Air stewardess who survived 33,000ft crash plunge without a parachute dies aged 66
Vesna Vulovic, a Serbian air stewardess who miraculously survived a plunge from 33,000ft after her plane exploded in mid-air in 1972, has died aged 66.
Serbia's state TV said Ms Vulovic was found dead by her friends in her apartment in Belgrade. The cause of death was not immediately known.
Ms Vulovic was 23 and working as a Yugoslav Airlines hostess on January 26 1972, when the Douglas DC-9 airliner she was aboard blew up high above the snowy mountain ranges of Czechoslovakia. All 27 other passengers and crew aboard died.
She entered the Guinness Book of Records in 1985 for "the highest fall survived without a parachute".
It was suspected that a bomb was planted inside the jet during a scheduled stopover in Copenhagen, Denmark, but no arrests were ever made.
Trapped in the plane's tail cone, she plummeted to earth in sub-freezing temperatures and landed on a steep, heavily wooded slope near a village.
The fuselage tumbled through pine branches and into a thick coating of snow, softening the impact and cushioning its descent down the hill, crash investigators said at the time.

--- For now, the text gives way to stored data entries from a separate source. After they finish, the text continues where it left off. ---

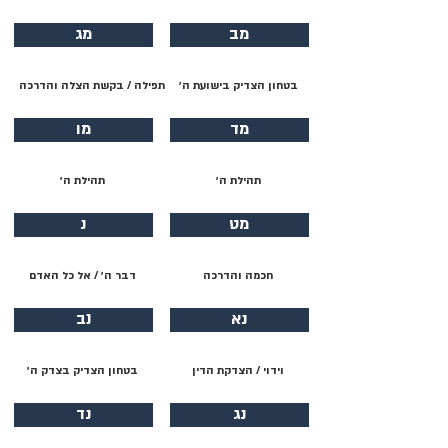
מב
מג
בטחון הצדיק בישועת ה׳
תפילה / בקשת הצלה והדרכה
מד
מו
תהילת ה׳
תהילת ה׳
מט
נ
חכמה והדרכה
דבר ה׳ / אל כל האדם
נא
נב
וידוי / הצדקת הדין
בטחון הצדיק בצדק ה׳
נג
נד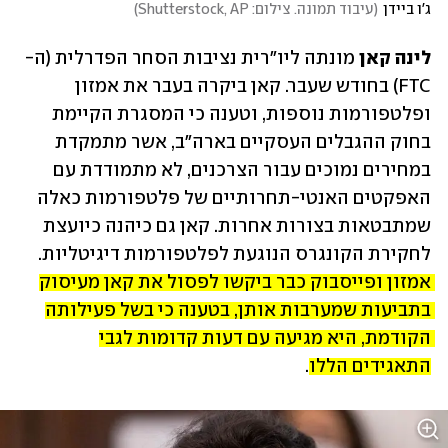
ג'ו ביידן
(
עיבוד תמונה. צילום: Shutterstock, AP
)
לינה קאן
 מונתה ליו"רית נציבות הסחר הפדרלית (ה-
FTC) בחודש שעבר. קאן ביקרה בעבר את אמזון 
ופלטפורמות נוספות, וטענה כי המסגרת הקיימת 
בחוק ההגבלים העסקיים בארה"ב, אשר מתמקדת 
במחירים נמוכים עבור הצרכנים, לא מתמודדת עם 
האפקטים האנטי-תחרותיים של פלטפורמות כאלה 
שמתבטאות בצורות אחרות. קאן גם כיהנה כיועצת 
לחקירת הקונגרס הנוגעת לפלטפורמות דיגיטליות. 
אמזון ופייסבוק כבר ביקשו לפסול את קאן מעיסוק 
בתביעות שמערבות אותן, בטענה כי בשל פעילותה 
הקודמת, היא מגיעה עם דעות קדומות לגבי 
התאגידים הללו
.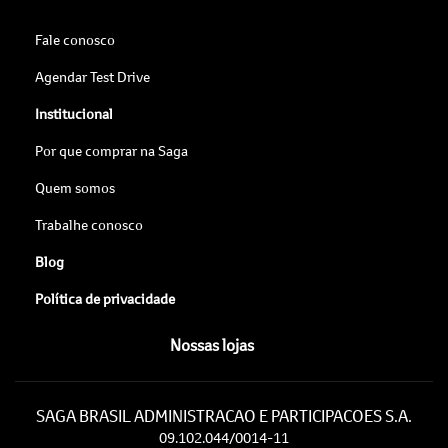
Fale conosco
Agendar Test Drive
Institucional
Por que comprar na Saga
Quem somos
Trabalhe conosco
Blog
Política de privacidade
Nossas lojas
SAGA BRASIL ADMINISTRACAO E PARTICIPACOES S.A.
09.102.044/0014-11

Ms Vulovic was rescued by a woodsman who followed her screams in the dark forest. She was rushed to a hospital, where she fell into a coma for 10 days. She had a fractured skull, two crushed vertebrae and a broken pelvis, ribs and legs.
Initially paralysed from the waist down, Ms Vulovic eventually made a near-full recovery and even returned to work for the airline in a desk job.
She never regained memory of the accident or her rescue. She told the AP in an interview in 2008 that she could only recall greeting passengers before take-off from the airport in Denmark and then waking up in the hospital with her mother at her side.
An instant national heroine, she went on to put her celebrity at the service of political causes, protesting against Slobodan Milosevic's rule in the 1990s and later campaigning for liberal forces in elections.